India launches ubiquitous mobile banking infrastructure
The United Payment Interface (UPI) launches commercially in India on Monday 18th, April, 2016. The first step was the launch of a national biometric identification system. This first step has met with apparent resounding success.
Bloomberg
So far, India’s attempt to assign every citizen a unique 12-digit number associated with a person’s unique iris, fingerprint or facial features, is succeeding—just last week, Aadhaar reached its milestone of registering 1 billion people. With more than 80 percent of Indians enrolled, it gives the payments system a solid base to build on.
The Bloomberg article goes on to note that the UPI will bring capabilities similar to M-Pesa in Kenya which means new companies can offer low cost banking and money transfer to millions who have never even had a regular bank account, due to availability and cost.
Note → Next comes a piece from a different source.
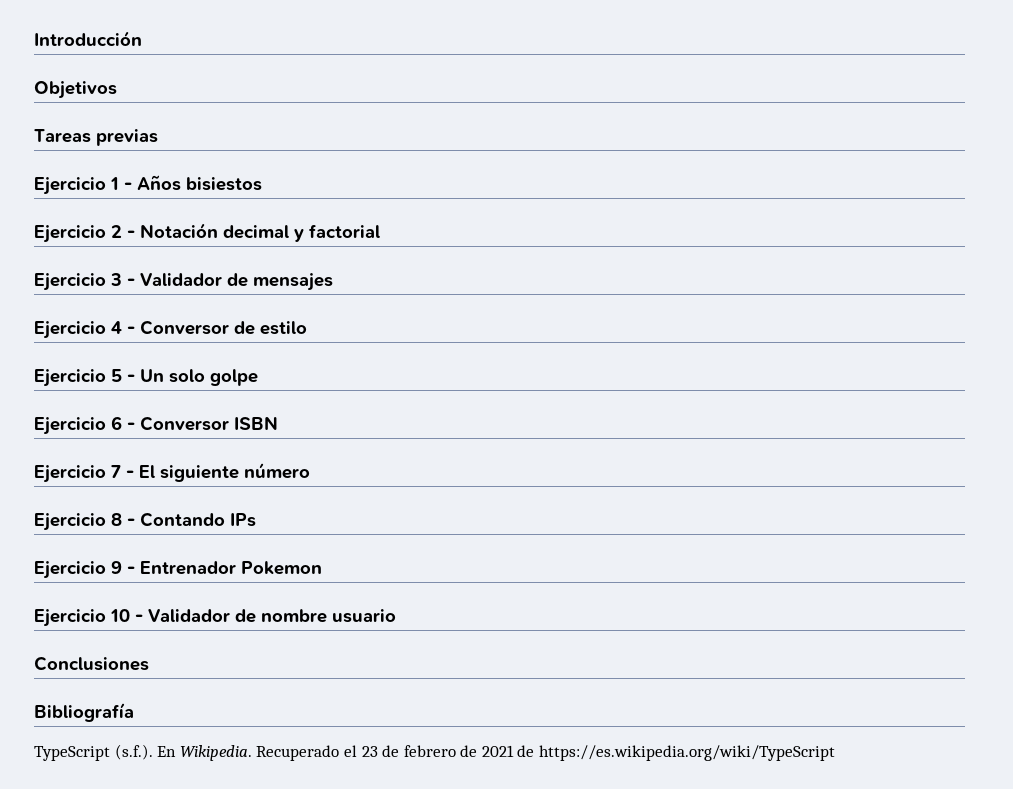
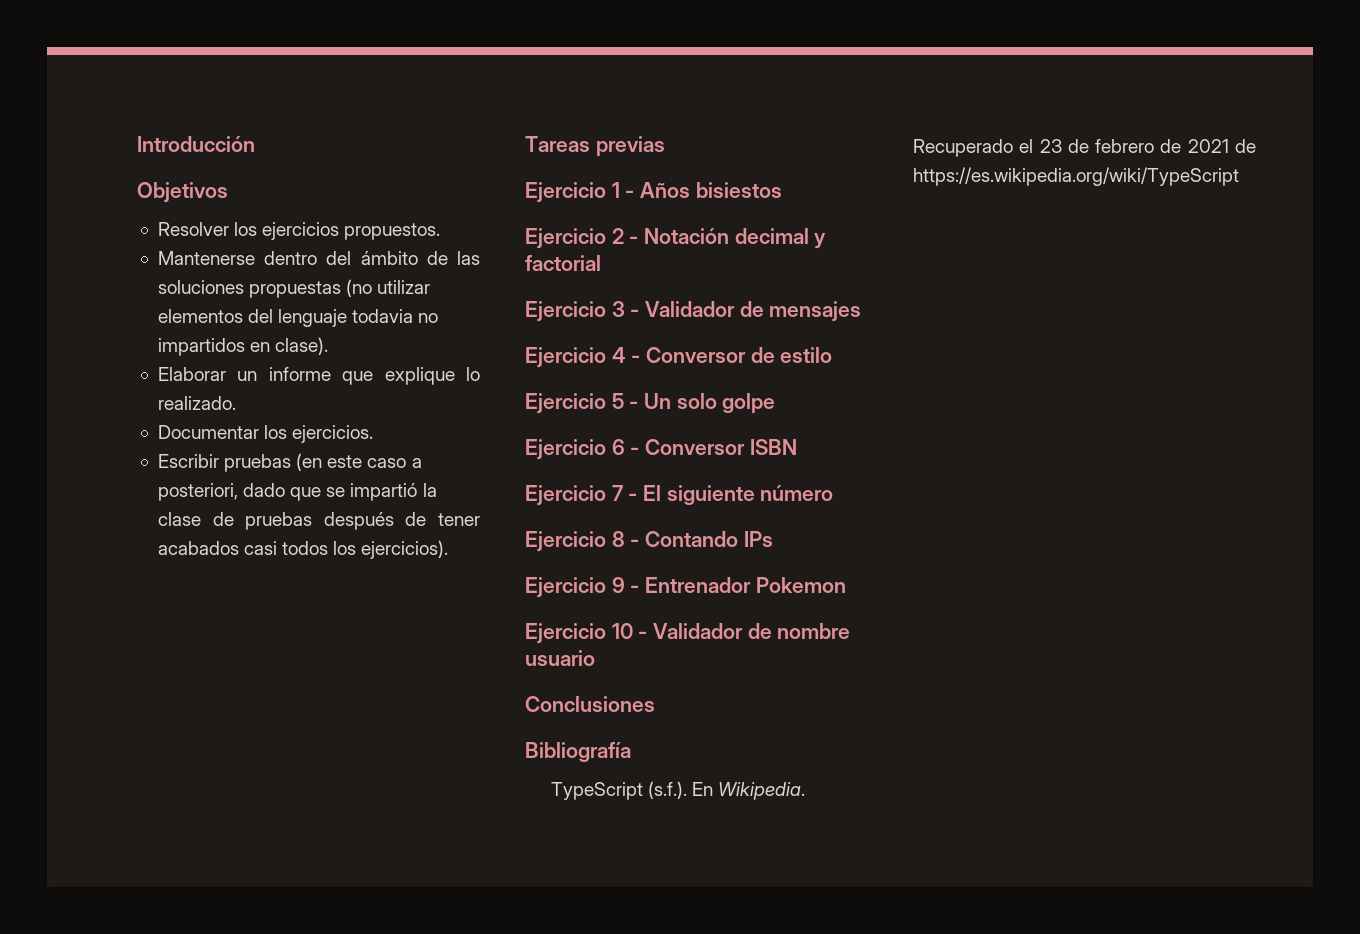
(117, 90) none -> [157,222,441,240] [157,251,480,265] [157,279,431,298] [157,309,439,327] [157,337,329,356] [157,367,481,385] [157,396,236,410] [157,425,374,443] [157,453,422,472] [157,483,437,501] [157,512,480,530] [157,540,449,559] // Resolver los ejercicios propuestos. // Mantenerse dentro del ámbito de las soluciones propuestas (no utilizar elementos del lenguaje todavia no impartidos en clase). // Elaborar un informe que explique lo realizado. // Documentar los ejercicios. // Escribir pruebas (en este caso a posteriori, dado que se impartió la clase de pruebas después de tener acabados casi todos los ejercicios).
It references one such offer coming from Khosla:
Vinod Khosla, billionaire investor and co-founder of Sun Microsystems. His Bangalore-based incubator Khosla Labs is backing an Indian startup called Novopay, which offers mobile banking at 44,000 kiranas, or neighborhood convenience stores, in the country.
What I and many find interesting is that while the motivation for these initiatives is to bring banking to the unbanked, the methodology and consumer costs involved would be a very attractive proposition to many in the west who are very ‘banked’.